Using CogniMem for Real World Applications
As mentioned before, the CM1K chip can be considered a pattern recognition co-processor; it delivers deterministic pattern recognition immediately upon the receipt of a vector data whether it derives from a signal, sound, video or data stream of any source. CogniMem frees programmers from including the data recognition part into the multi-tasking, priority and scheduling management of their RTOS. The recognition occurs autonomously and in real-time within one clock cycle and the classification within 36 clock cycles (i.e. 3 μseconds if the system clock is at 27 MHz).
A typical hardware configuration for the CM1K is to receive the vector data to recognize through a microprocessor (MPU) and/or field programmable gate array chip (FPGA), which itself interfaces with the sensors that deliver the input signals and with the actuators and communication ports that broadcast the final decision, or action, to take. The code on the processor/FPGA varies depending on the complexity of the application. A typical example of a more complex case is to read and interpret the response of all the firing neurons and not just the one with the best match. This can lead to uncertainty management, hypothesis generation, and ultimately usage of a partition of the neural network to make a higher level classification, taking full advantage of the powerful non-linear classifier embedded in the CM1K. Also if an application requires monitoring and making a decision on multiple sensor inputs, the processor and/or FPGA can be used to target different partitions of the neural network where neurons have been trained to recognize patterns coming from different sources. This will generate multiple contextual responses from the different partitions of the network, again to be consolidated and possibly sent to another partition for a final decision.
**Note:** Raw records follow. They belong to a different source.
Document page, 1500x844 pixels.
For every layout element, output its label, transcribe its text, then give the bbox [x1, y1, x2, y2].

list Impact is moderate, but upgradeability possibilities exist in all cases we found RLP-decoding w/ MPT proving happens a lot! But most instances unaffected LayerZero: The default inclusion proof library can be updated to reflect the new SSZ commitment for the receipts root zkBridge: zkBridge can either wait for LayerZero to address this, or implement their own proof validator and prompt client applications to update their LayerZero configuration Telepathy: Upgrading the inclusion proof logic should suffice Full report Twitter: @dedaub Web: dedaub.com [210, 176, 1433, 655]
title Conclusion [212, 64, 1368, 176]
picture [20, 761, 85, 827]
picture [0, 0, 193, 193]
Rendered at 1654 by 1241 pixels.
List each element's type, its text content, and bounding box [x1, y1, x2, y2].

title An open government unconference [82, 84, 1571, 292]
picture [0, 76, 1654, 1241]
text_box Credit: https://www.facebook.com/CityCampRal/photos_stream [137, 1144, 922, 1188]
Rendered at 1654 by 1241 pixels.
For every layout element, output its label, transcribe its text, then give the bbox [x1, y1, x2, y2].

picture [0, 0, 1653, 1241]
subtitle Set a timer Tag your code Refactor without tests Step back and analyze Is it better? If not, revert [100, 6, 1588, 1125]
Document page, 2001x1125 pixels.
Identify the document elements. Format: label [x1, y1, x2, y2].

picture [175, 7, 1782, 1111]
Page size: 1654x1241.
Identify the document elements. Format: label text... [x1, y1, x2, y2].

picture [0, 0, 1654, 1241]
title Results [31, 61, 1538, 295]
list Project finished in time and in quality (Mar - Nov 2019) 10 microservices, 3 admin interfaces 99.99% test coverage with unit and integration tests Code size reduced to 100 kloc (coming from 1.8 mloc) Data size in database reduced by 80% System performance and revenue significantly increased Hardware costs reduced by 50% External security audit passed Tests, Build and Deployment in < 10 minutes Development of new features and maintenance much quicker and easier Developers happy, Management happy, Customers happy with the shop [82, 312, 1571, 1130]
Other applications, like data mining, can justify very large arrays of CogniMem chips leading to millions of parallel neurons, still accessed in thirty-six clock cycles.
We are surrounded by problems that can be solved through pattern recognition, from the obvious recognition of an image, a fingerprint, a barcode, a face and the extension of it that encompasses motion detection, or to the recognition of a sound or a signal, or to researching text. Experts want to store their knowledge and share it. It can be as simple as recognizing plants, birds, and fish or as complex as detecting a tumor on a scan. The precious time of specialists is a must, but once they take the time to train the neurons, the knowledge can be spread. If more is discovered, more can be added to the training.
How can it really live up to the expectation with so little code involved? That's what the team is actively working on demonstrating. Now that the chip has finally materialized, simple tools must be built that will allow end-users to promptly experiment with its capabilities.